» **Task description**: Among the entries below, find the lines that hold the word "Science" and report them.

##### Record set

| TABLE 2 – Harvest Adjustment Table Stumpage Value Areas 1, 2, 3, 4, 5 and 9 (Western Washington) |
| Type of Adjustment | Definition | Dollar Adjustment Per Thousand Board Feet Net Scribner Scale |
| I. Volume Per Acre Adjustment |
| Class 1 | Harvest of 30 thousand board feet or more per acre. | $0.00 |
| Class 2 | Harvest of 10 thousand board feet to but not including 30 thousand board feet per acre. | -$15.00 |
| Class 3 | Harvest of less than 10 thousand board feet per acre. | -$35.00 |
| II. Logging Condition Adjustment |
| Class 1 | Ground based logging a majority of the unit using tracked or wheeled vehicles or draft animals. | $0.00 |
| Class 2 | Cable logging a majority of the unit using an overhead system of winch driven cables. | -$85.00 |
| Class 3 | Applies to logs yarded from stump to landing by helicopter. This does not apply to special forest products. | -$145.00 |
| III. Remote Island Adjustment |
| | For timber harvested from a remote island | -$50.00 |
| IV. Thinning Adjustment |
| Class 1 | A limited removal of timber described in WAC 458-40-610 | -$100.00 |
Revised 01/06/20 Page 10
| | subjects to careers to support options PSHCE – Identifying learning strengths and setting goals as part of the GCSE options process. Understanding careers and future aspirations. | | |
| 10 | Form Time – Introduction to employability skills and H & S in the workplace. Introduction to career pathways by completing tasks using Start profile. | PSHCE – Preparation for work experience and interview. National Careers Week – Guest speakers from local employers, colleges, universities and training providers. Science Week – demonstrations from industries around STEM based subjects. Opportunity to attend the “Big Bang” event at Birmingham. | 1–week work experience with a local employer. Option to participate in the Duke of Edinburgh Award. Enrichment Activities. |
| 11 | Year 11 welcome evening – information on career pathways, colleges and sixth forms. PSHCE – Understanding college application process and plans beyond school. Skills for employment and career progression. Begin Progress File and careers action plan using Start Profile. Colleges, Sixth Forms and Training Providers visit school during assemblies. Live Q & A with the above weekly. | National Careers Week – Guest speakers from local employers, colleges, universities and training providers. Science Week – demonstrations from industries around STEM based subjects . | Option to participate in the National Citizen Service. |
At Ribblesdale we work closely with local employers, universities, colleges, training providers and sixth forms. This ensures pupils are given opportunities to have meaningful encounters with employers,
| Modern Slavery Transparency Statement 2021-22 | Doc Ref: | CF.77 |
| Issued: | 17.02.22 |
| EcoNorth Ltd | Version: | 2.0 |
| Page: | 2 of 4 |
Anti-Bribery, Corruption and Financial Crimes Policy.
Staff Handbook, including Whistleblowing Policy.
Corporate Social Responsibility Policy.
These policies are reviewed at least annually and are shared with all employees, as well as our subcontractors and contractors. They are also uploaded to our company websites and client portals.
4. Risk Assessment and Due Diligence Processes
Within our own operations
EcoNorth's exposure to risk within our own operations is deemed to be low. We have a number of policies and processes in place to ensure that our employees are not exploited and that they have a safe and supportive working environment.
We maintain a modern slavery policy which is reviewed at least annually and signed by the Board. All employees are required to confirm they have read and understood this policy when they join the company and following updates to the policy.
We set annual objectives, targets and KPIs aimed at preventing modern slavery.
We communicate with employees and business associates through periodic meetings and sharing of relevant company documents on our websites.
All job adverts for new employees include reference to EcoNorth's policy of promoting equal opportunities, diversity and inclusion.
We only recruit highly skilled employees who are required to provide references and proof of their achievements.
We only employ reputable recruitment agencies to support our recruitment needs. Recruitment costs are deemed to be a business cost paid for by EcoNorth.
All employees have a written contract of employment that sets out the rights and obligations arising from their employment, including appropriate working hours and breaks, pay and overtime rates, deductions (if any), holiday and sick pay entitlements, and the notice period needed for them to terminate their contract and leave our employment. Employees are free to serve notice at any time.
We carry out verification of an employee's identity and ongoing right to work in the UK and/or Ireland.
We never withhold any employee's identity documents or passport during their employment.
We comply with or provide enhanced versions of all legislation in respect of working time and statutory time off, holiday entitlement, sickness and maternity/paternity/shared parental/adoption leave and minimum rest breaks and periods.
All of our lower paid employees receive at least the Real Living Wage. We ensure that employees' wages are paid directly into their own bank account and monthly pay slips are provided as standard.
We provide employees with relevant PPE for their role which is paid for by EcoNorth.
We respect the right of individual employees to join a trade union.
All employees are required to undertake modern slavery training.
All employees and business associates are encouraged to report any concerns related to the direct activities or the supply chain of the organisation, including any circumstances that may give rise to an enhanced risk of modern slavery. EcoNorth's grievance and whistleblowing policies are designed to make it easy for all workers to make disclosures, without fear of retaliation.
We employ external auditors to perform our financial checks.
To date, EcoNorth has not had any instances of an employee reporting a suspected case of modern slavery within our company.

##########

» **Response below**:
| 10 | Form Time – Introduction to employability skills and H & S in the workplace. Introduction to career pathways by completing tasks using Start profile. | PSHCE – Preparation for work experience and interview. National Careers Week – Guest speakers from local employers, colleges, universities and training providers. Science Week – demonstrations from industries around STEM based subjects. Opportunity to attend the “Big Bang” event at Birmingham. | 1–week work experience with a local employer. Option to participate in the Duke of Edinburgh Award. Enrichment Activities. |
| 11 | Year 11 welcome evening – information on career pathways, colleges and sixth forms. PSHCE – Understanding college application process and plans beyond school. Skills for employment and career progression. Begin Progress File and careers action plan using Start Profile. Colleges, Sixth Forms and Training Providers visit school during assemblies. Live Q & A with the above weekly. | National Careers Week – Guest speakers from local employers, colleges, universities and training providers. Science Week – demonstrations from industries around STEM based subjects . | Option to participate in the National Citizen Service. |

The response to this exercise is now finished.